CHAPTER III
MIDDLE-AGE
Jenny had promised to come home a week before Lucy's wedding, but at the last moment, while they waited supper for her, a telegram announced with serious brevity that she was "detained." Twenty-four hours later a second telegram informed them that she would not arrive until the evening before the marriage, and at six o'clock on that day, Virginia, who had been packing Lucy's trunks ever since breakfast, looked out of the window at the sound of the door-bell, and saw the cab which had contained her second daughter standing beside the curbstone.
"Mother, have you the change to pay the driver?" asked a vision of stern loveliness floating into the room. With the winter's glow in her cheeks and eyes and the bronze sheen on her splendid hair, which was brushed in rippling waves from her forehead and coiled in a severely simple knot on her neck, she might have been a wandering goddess, who had descended, with immortal calm, to direct the affairs of the household. Her white shirtwaist, with its starched severity, suited her austere beauty and her look of almost superhuman composure.
"Take off your hat, darling, and lie down on the couch while I finish Lucy's packing," said Virginia, when she had sent the servant downstairs to pay the cabman. Her soul was in her eyes while she watched Jenny remove her plain felt hat, with its bit of blue scarf around the crown—a piece of millinery which presented a deceptive appearance of inexpensiveness—and pass the comb through the shining arch of her hair.
"I am so sorry, mother dear, I couldn't come before, but there were some important lectures I really couldn't afford to miss. I am specializing in biology, you know."
Her manner, calm, sweet, and gently condescending, was such as she might have used to a child whom she loved and with whom she possessed an infinite patience. One felt that while talking, she groped almost unconsciously for the simplest and shortest words in which her meaning might be conveyed. She did not lie down as Virginia had suggested, but straightening her short skirt, seated herself in an upright chair by the table and crossed her slender feet in their sensible, square-toed shoes. While she gazed at her, Virginia remembered, with a smile, that Harry had once said his sister was as flawless as a geometrical figure, and he couldn't look at her without wanting to twist her nose out of shape. In spite of her beauty, she was not attractive to men, whom she awed and intimidated by a candid assumption of superiority. For Lucy's conscienceless treatment of the male she had unmitigated contempt. Her sister, indeed, had she not been her sister, would have appeared to her as an object for frank condemnation—"one of those women who waste themselves in foolish flirtations." As it was, loving Lucy, and being a loyal soul, with very scientific ideas of her own responsibility for her sister as well as for that abstract creature whom she classified as "the working woman," she thought of Lucy tenderly as a "dear girl, but simple." Her mother, of course, was, also, "simple"; but, then, what could one expect of a woman whose only education had been at the Dinwiddie Academy for Young Ladies? To Jenny, education had usurped the place which the church had always occupied in the benighted mind of her mother.

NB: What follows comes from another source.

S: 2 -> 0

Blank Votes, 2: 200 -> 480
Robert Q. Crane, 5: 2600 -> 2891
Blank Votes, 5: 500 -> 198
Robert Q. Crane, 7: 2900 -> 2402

All the evils of our civilization—and these evils shared with the working woman the first right to her attention—she attributed to the fact that the former generations of women had had either no education at all, or worse even than that, had had the meretricious brand of education which was supplied by an army of Miss Priscillas. For Miss Priscilla herself, entirely apart from the Academy, which she described frankly, to Virginia's horror, as "a menace," she entertained a sincere devotion, and this ability to detach her judgments from her affections made her appear almost miraculously wise to her mother, who had been born a Pendleton.

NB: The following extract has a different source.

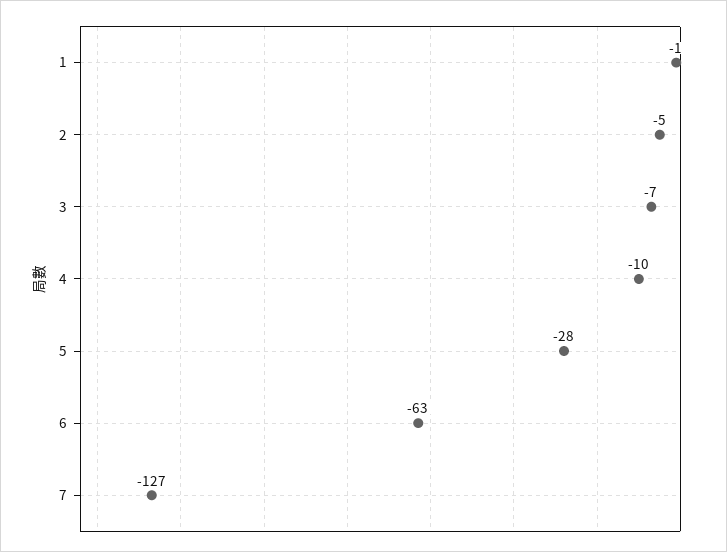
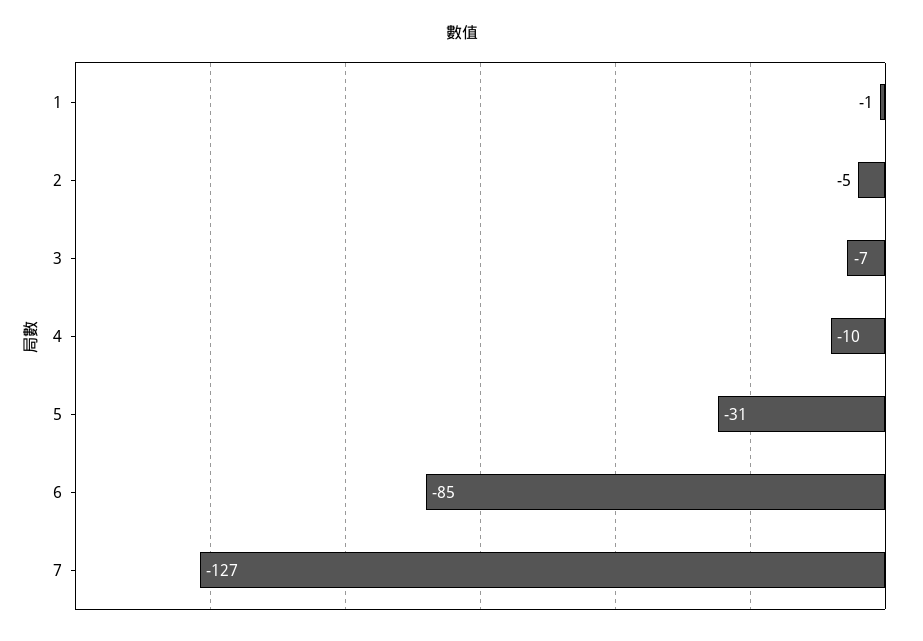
5: -28 -> -31
6: -63 -> -85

"No, I'm not tired. Is there anything I can help you about, mother?" she asked, for she was a good child and very helpful—the only drawback to her assistance being that when she helped she invariably commanded.
"Oh, no, darling, I'll be through presently—just as soon as I get this trunk packed. Lucy's things are lovely. I wish you had come in time to see them. Miss Willy and I spent all yesterday running blue ribbons in her underclothes, and though we began before breakfast, we had to sit up until twelve o'clock so as to get through in time to begin on the trunks this morning."
Her eyes shone as she spoke, and she would have enjoyed describing all Lucy's clothes, for she loved pretty things, though she never bought them for herself, finding it impossible to break the habit of more than twenty years of economy; but Jenny, who was proud of her sincerity, looked so plainly bored that she checked her flowing descriptions.